* **Directions for this task**: Lines from the top of the listing down to the one with "1053 495 180.75", inclusive, are to be copied exactly.

* **Recorded data**:
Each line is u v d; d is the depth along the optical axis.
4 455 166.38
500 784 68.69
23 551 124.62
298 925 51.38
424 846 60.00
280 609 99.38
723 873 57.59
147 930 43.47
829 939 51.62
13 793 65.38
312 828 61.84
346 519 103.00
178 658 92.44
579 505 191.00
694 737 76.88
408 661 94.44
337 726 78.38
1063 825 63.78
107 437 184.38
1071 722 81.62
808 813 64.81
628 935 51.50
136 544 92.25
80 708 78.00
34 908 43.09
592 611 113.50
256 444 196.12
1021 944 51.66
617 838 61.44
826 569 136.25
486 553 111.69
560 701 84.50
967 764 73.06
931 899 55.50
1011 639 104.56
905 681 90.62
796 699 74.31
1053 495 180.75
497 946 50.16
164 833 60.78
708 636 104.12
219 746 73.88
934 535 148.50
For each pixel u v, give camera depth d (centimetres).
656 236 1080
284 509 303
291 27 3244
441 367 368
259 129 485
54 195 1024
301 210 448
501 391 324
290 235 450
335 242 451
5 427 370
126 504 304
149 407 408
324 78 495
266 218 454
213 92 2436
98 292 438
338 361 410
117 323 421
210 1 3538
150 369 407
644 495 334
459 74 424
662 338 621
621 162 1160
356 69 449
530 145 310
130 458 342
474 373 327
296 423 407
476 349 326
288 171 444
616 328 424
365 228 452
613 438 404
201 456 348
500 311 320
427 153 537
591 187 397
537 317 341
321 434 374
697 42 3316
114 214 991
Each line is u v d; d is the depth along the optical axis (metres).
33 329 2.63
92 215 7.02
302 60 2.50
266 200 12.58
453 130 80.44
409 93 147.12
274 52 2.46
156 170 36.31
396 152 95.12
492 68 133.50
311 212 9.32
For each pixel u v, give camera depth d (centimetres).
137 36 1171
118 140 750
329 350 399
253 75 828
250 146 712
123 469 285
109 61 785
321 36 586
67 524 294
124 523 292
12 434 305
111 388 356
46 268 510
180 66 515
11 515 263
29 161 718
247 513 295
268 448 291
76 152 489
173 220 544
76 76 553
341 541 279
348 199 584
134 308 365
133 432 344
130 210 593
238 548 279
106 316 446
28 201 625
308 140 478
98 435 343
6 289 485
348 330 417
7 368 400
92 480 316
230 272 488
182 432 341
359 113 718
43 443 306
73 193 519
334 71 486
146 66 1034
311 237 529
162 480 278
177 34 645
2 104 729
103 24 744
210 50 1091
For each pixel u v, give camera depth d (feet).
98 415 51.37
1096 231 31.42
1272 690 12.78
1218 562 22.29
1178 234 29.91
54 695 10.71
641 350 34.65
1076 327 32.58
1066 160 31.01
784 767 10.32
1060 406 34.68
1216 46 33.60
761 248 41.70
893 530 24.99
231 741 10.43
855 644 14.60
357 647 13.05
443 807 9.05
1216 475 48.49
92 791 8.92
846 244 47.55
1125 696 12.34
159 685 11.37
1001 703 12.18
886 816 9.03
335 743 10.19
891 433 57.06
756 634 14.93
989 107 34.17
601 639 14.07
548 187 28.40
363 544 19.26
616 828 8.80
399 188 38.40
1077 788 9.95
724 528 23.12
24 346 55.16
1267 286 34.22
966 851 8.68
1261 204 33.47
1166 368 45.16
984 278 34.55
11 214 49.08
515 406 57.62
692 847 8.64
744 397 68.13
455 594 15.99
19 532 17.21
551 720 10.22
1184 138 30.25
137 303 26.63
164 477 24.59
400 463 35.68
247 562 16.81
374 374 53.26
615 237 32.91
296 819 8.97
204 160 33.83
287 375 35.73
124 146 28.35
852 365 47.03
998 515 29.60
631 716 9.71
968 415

* **Solution**:
Each line is u v d; d is the depth along the optical axis.
4 455 166.38
500 784 68.69
23 551 124.62
298 925 51.38
424 846 60.00
280 609 99.38
723 873 57.59
147 930 43.47
829 939 51.62
13 793 65.38
312 828 61.84
346 519 103.00
178 658 92.44
579 505 191.00
694 737 76.88
408 661 94.44
337 726 78.38
1063 825 63.78
107 437 184.38
1071 722 81.62
808 813 64.81
628 935 51.50
136 544 92.25
80 708 78.00
34 908 43.09
592 611 113.50
256 444 196.12
1021 944 51.66
617 838 61.44
826 569 136.25
486 553 111.69
560 701 84.50
967 764 73.06
931 899 55.50
1011 639 104.56
905 681 90.62
796 699 74.31
1053 495 180.75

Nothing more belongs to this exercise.